Exercise aim:
Please reproduce the data exactly and omit the pictures.

Records for this task:
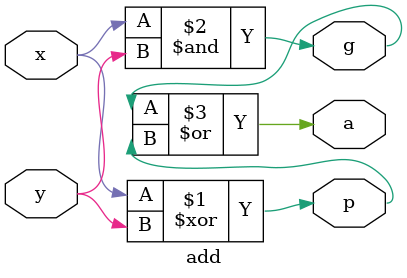
<source format=v>
module add(g,a,p,x,y);


output g,a,p;
input x,y;

assign p=x^y;
assign g=x&y;
assign a=g|p;

endmodule
</source>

Answer space:
<source format=v>
module add(g,a,p,x,y);


output g,a,p;
input x,y;

assign p=x^y;
assign g=x&y;
assign a=g|p;

endmodule
</source>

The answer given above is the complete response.